Taking the stage during a picturesque sunset, Fishman began swirling around on the high-hat before the group exploded into a huge “David Bowie” opener. Anastasio then led the band into a high energy “Stealing Time from the Faulty Plan,” a tune that’s grown heavier and more exciting with every new take. The group then broke down into the second cover of Bill Monroe’s bluegrass tune “Uncle Pen” since the summer of 2000, before Gordon shifted to an electronically affected bass tone that signaled the start of a super funky take on Stevie Wonder’s “Boogie on Reggae Woman.” The foursome then kicked into the first “Gumbo” of the summer tour before slamming the audience with the opening notes of “Timber.” After jamming out of “Timber,” Fishman left the helm behind the drum kit as the other three members started the a capella tune “I Didn’t Know.” As the whimsical song progressed, Anastasio reminded the audience of a prediction he’d made one year earlier that the Philadelphia Flyers would be Stanley Cup champions (almost!) before claiming that Fishman’s vacuum solo would conjure voodoo spirits to guarantee a Flyers victory in 2011 (during Fishman’s solo the crowd began a “Let’s Go Flyers” chant).

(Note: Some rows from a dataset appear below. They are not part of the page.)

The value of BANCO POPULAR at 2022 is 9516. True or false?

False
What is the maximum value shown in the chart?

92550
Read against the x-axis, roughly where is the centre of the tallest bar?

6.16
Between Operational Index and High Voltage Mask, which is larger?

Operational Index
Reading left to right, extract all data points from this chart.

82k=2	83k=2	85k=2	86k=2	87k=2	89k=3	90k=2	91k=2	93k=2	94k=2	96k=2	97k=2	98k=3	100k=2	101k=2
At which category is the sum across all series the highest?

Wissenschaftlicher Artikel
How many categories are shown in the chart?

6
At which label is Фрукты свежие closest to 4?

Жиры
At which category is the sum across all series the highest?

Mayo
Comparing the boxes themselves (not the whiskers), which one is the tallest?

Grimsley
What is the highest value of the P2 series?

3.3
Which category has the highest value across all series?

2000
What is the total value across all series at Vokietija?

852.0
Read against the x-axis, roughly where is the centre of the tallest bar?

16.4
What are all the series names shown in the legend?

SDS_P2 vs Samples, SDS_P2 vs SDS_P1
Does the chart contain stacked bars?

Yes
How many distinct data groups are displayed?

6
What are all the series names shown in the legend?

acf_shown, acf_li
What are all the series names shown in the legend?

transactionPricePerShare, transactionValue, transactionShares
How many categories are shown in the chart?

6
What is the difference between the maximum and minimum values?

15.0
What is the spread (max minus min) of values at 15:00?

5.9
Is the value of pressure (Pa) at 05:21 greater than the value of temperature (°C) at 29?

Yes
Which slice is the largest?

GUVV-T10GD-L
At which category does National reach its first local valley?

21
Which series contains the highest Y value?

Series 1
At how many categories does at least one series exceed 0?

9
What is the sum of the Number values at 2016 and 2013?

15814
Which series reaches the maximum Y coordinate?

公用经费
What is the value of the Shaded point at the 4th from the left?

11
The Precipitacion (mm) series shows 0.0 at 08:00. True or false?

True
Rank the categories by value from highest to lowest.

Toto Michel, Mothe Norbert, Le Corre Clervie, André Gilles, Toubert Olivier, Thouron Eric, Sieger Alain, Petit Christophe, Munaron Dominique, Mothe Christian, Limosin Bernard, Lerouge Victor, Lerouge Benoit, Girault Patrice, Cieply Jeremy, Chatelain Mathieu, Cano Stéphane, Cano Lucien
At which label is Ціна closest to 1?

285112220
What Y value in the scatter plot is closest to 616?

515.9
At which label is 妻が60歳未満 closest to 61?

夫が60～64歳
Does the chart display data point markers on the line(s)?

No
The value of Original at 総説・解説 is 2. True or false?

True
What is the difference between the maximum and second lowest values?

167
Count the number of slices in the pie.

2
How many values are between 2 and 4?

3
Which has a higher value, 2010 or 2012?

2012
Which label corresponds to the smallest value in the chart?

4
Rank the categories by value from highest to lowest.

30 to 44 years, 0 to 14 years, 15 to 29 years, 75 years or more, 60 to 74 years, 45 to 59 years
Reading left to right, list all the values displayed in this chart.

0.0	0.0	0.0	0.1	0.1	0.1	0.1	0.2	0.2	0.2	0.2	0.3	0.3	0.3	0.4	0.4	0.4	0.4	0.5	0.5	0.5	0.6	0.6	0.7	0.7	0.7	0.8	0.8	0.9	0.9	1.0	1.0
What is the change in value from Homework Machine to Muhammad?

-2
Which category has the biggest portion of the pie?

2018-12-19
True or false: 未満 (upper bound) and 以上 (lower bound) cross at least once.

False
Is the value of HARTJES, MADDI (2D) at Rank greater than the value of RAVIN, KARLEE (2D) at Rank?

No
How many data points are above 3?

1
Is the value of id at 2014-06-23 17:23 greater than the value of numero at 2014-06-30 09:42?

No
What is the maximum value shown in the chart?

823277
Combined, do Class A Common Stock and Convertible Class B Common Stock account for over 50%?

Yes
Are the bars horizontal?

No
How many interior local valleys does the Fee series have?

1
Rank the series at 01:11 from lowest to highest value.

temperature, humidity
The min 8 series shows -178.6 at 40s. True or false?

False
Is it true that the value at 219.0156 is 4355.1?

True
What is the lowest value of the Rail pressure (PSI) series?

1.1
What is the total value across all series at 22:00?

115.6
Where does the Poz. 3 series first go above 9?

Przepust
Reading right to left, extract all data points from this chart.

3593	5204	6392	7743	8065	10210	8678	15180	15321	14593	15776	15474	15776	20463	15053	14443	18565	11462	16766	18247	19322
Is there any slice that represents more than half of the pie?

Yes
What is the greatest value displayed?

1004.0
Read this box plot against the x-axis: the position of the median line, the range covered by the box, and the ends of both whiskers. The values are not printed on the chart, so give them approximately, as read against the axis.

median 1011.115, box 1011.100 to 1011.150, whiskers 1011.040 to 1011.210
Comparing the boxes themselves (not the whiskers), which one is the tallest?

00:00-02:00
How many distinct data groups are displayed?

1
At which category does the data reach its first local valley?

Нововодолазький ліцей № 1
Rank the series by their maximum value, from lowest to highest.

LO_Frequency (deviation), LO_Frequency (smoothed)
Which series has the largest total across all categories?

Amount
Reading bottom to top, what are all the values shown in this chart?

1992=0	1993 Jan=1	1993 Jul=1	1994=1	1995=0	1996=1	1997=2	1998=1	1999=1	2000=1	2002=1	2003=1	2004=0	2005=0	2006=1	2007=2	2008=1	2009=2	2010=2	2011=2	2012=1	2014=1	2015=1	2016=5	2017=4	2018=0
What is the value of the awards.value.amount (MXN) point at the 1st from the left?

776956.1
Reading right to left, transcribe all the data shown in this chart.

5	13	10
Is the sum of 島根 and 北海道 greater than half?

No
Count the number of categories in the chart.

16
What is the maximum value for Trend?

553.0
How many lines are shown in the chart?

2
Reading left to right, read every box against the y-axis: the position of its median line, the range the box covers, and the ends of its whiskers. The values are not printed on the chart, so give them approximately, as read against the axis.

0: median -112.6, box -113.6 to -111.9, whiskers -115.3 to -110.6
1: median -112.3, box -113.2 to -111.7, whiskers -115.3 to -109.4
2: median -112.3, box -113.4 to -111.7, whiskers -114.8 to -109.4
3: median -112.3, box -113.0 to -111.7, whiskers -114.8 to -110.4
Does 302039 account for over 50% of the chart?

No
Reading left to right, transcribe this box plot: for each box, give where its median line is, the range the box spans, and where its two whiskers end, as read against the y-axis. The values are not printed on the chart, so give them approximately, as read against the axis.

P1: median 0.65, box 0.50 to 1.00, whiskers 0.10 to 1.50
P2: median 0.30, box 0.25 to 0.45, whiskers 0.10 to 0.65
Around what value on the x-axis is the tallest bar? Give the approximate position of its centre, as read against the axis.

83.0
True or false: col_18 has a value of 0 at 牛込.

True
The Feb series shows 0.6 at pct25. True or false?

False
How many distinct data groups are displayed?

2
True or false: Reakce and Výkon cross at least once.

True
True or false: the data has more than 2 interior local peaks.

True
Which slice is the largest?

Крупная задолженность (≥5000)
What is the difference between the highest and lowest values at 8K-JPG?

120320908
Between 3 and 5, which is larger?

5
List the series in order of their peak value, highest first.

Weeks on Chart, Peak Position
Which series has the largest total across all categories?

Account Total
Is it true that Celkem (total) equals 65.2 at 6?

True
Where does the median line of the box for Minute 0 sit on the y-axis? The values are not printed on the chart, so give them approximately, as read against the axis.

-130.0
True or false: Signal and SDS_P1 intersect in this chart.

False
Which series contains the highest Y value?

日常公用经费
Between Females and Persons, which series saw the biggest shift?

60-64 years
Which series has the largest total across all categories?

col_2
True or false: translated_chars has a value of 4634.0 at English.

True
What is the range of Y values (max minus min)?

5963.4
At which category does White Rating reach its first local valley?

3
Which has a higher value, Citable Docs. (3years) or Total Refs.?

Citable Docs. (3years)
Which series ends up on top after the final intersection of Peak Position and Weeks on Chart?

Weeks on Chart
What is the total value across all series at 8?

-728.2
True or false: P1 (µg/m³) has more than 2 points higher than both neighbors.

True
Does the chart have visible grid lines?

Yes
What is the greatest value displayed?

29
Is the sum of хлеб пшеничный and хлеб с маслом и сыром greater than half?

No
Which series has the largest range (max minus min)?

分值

The first set then moved through a flawlessly executed “Reba” before finishing with a rockin’ cover of Led Zeppelin’s “The Rover.”

After the sun had fully gone down with the Philadelphia skyline beautifully illuminated in the distance, the band retook the stage, opening with a standard “Down with Disease” that dove into the show’s highlight; a fantastic version of the rarely played Talking Heads’ song “Crosseyed and Painless.” Phish certainly has a knack for paying homage to the quirky brilliance of the Talking Heads, and infusing their unmistakable energy into “Crosseyed” threw the massive crowd into blissful merriment.

The jam eventually fell into an airy sing-along “Nothing” before Anastasio fiddled around the opening chords of “Harry Hood,” accompanied by an explosion of glowsticks from the center of the crowd. The group moved through the complicated sections of the tune with ease before the song’s climax finally gave way to the third “Fluffhead” of the summer 2010 tour. The foursome nailed the many sections of yet another intricate tune before charging back into the chorus with some of the best Anastasio shredding of the evening. A lively Julius then bled into a set closing “You Enjoy Myself,” with the crowd reprising the “Let’s Go Flyers” chant during the song’s vocal jam.

And while Phish didn’t quite punctuate the show with the same energy, opting to encore with the more laid back tune “Bug,” it literally “didn’t matter” as the versatility and sheer power of the first two sets were more than enough to hold the crowd over until the next night.

So while I quickly crossed the Delaware River into Philadelphia after the show to avoid any undesirables of the Camden nightlife, I realized that for three hours Phish managed to fill a downtrodden city with light. And while I certainly don’t intend on visiting Camden regularly, it’s amazing to see how a little rock and roll can make even the worst American cities a little more phun.